_EXERCISE PROMPT_
Return every one of the records below word for word, leaving out the pictures.

_ _ _

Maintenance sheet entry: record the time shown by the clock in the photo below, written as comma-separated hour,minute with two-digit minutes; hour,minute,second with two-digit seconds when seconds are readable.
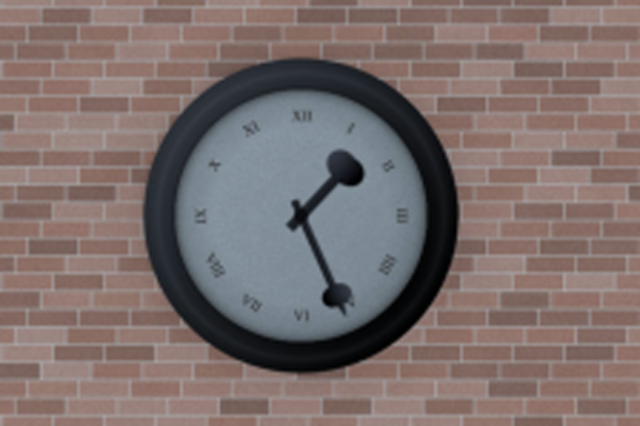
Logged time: 1,26
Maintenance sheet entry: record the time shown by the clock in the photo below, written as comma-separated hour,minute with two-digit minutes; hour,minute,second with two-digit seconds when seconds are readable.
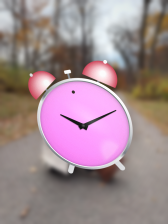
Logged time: 10,12
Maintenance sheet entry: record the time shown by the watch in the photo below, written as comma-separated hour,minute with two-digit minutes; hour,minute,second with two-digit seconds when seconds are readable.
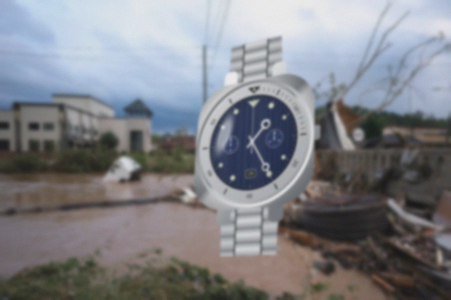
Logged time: 1,25
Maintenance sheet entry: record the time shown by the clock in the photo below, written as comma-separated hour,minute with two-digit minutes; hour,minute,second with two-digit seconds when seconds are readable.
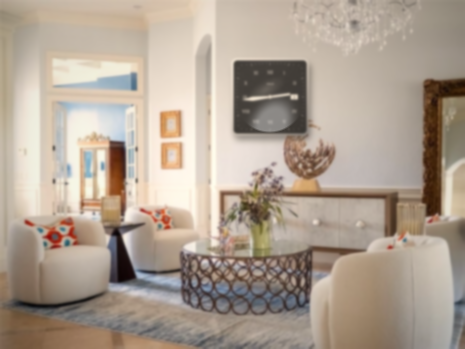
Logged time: 2,44
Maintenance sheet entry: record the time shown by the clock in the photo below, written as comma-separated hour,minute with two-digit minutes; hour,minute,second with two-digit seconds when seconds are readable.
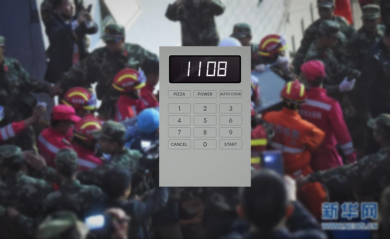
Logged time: 11,08
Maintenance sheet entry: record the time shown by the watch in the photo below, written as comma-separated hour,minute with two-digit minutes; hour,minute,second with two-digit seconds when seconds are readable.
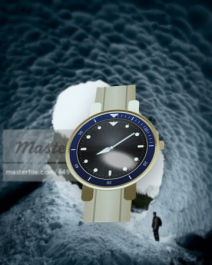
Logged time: 8,09
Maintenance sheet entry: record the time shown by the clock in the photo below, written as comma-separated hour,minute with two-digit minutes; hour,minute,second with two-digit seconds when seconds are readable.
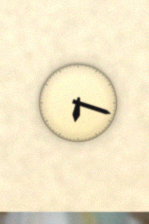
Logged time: 6,18
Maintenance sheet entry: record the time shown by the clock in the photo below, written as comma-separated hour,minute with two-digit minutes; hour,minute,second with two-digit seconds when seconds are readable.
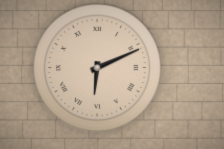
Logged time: 6,11
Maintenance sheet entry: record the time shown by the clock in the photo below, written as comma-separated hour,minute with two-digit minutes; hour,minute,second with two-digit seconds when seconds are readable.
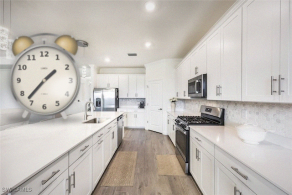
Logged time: 1,37
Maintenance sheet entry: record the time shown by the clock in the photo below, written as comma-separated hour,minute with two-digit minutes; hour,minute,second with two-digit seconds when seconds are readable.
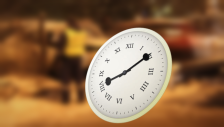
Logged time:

_ _ _

_WRITTEN SOLUTION_
Maintenance sheet entry: record the time shown by the clock in the photo below, written as comma-separated hour,minute with two-digit minutes; hour,minute,second with two-digit seconds when seconds are readable.
Logged time: 1,26
Maintenance sheet entry: record the time shown by the clock in the photo below, written as comma-separated hour,minute with two-digit minutes; hour,minute,second with two-digit seconds when seconds are readable.
Logged time: 10,12
Maintenance sheet entry: record the time shown by the watch in the photo below, written as comma-separated hour,minute with two-digit minutes; hour,minute,second with two-digit seconds when seconds are readable.
Logged time: 1,25
Maintenance sheet entry: record the time shown by the clock in the photo below, written as comma-separated hour,minute with two-digit minutes; hour,minute,second with two-digit seconds when seconds are readable.
Logged time: 2,44
Maintenance sheet entry: record the time shown by the clock in the photo below, written as comma-separated hour,minute with two-digit minutes; hour,minute,second with two-digit seconds when seconds are readable.
Logged time: 11,08
Maintenance sheet entry: record the time shown by the watch in the photo below, written as comma-separated hour,minute with two-digit minutes; hour,minute,second with two-digit seconds when seconds are readable.
Logged time: 8,09
Maintenance sheet entry: record the time shown by the clock in the photo below, written as comma-separated hour,minute with two-digit minutes; hour,minute,second with two-digit seconds when seconds are readable.
Logged time: 6,18
Maintenance sheet entry: record the time shown by the clock in the photo below, written as comma-separated hour,minute with two-digit minutes; hour,minute,second with two-digit seconds when seconds are readable.
Logged time: 6,11
Maintenance sheet entry: record the time shown by the clock in the photo below, written as comma-separated hour,minute with two-digit minutes; hour,minute,second with two-digit seconds when seconds are readable.
Logged time: 1,37
Maintenance sheet entry: record the time shown by the clock in the photo below, written as comma-separated hour,minute with two-digit minutes; hour,minute,second with two-digit seconds when seconds are readable.
Logged time:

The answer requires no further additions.